PROBLEM REQUIREMENTS >> Restate verbatim the span of lines below between the line with "(pad_to_mask_clearance 0)" and the line with "(psa4output false)", including those two lines, and only that span.
^^^^
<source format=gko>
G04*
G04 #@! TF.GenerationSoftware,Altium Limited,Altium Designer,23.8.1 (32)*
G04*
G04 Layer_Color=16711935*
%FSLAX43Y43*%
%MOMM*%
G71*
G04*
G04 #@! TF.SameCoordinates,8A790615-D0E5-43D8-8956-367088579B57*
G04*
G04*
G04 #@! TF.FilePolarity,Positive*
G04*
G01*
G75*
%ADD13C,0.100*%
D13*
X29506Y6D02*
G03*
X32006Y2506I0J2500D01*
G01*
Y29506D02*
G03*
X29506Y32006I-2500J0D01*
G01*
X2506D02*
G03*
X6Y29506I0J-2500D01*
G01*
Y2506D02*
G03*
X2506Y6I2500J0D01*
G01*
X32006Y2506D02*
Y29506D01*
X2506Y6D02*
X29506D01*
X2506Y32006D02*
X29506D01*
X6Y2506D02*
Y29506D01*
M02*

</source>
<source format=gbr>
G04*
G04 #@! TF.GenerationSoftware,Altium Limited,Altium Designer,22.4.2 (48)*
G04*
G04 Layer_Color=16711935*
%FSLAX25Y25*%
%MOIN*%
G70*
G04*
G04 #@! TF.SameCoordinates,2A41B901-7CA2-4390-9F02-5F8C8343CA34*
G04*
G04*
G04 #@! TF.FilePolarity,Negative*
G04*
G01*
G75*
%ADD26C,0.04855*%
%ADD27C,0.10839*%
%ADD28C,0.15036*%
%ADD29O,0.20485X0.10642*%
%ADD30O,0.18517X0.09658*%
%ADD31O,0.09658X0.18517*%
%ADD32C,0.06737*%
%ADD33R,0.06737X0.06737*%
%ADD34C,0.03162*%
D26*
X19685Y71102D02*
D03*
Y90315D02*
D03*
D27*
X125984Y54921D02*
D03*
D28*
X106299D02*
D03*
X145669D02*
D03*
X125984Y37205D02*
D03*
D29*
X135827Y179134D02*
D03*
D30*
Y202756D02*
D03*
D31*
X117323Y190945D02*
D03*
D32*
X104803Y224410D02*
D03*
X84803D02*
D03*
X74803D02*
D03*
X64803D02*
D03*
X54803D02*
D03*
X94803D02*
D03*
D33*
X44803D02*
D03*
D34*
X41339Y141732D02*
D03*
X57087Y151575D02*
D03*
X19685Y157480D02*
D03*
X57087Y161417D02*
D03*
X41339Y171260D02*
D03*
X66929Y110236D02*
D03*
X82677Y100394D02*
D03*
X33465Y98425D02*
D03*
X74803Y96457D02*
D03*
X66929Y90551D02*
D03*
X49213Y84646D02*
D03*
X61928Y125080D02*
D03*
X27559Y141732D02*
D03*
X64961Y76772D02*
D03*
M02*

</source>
^^^^
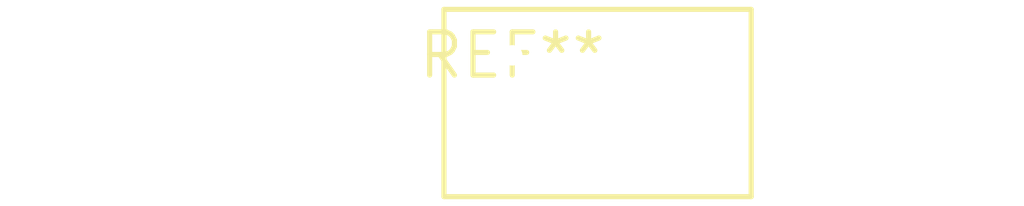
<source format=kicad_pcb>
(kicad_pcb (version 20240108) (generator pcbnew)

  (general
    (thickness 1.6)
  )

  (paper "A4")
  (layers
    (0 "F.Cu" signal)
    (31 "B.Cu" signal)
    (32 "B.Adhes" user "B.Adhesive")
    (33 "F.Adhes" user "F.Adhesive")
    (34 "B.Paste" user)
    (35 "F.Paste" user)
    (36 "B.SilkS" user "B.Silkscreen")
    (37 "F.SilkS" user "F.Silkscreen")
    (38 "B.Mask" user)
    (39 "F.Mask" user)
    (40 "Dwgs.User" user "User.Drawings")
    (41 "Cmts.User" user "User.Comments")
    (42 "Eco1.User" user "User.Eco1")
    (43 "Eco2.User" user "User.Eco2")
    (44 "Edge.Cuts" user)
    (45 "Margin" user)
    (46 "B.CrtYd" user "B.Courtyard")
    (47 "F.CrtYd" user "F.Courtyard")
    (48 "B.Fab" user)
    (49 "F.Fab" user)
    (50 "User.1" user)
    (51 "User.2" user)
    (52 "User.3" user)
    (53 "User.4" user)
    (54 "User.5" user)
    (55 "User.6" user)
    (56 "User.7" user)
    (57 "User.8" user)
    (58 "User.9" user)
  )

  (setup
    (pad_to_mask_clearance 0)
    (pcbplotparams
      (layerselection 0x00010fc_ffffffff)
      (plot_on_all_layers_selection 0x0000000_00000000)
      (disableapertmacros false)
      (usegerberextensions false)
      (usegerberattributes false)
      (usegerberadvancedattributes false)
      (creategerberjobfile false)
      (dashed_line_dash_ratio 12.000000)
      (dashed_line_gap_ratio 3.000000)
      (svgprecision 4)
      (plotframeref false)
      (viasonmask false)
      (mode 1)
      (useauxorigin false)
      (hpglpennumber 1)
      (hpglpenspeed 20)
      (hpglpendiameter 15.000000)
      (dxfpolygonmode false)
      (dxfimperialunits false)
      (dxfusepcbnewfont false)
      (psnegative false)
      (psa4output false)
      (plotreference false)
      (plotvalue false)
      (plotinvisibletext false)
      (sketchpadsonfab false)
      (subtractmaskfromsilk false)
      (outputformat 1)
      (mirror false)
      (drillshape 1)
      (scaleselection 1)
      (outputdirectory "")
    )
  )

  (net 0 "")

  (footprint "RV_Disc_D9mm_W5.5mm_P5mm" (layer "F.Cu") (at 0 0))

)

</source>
^^^^
ANSWER FOR THIS EXERCISE >>
    (pad_to_mask_clearance 0)
    (pcbplotparams
      (layerselection 0x00010fc_ffffffff)
      (plot_on_all_layers_selection 0x0000000_00000000)
      (disableapertmacros false)
      (usegerberextensions false)
      (usegerberattributes false)
      (usegerberadvancedattributes false)
      (creategerberjobfile false)
      (dashed_line_dash_ratio 12.000000)
      (dashed_line_gap_ratio 3.000000)
      (svgprecision 4)
      (plotframeref false)
      (viasonmask false)
      (mode 1)
      (useauxorigin false)
      (hpglpennumber 1)
      (hpglpenspeed 20)
      (hpglpendiameter 15.000000)
      (dxfpolygonmode false)
      (dxfimperialunits false)
      (dxfusepcbnewfont false)
      (psnegative false)
      (psa4output false)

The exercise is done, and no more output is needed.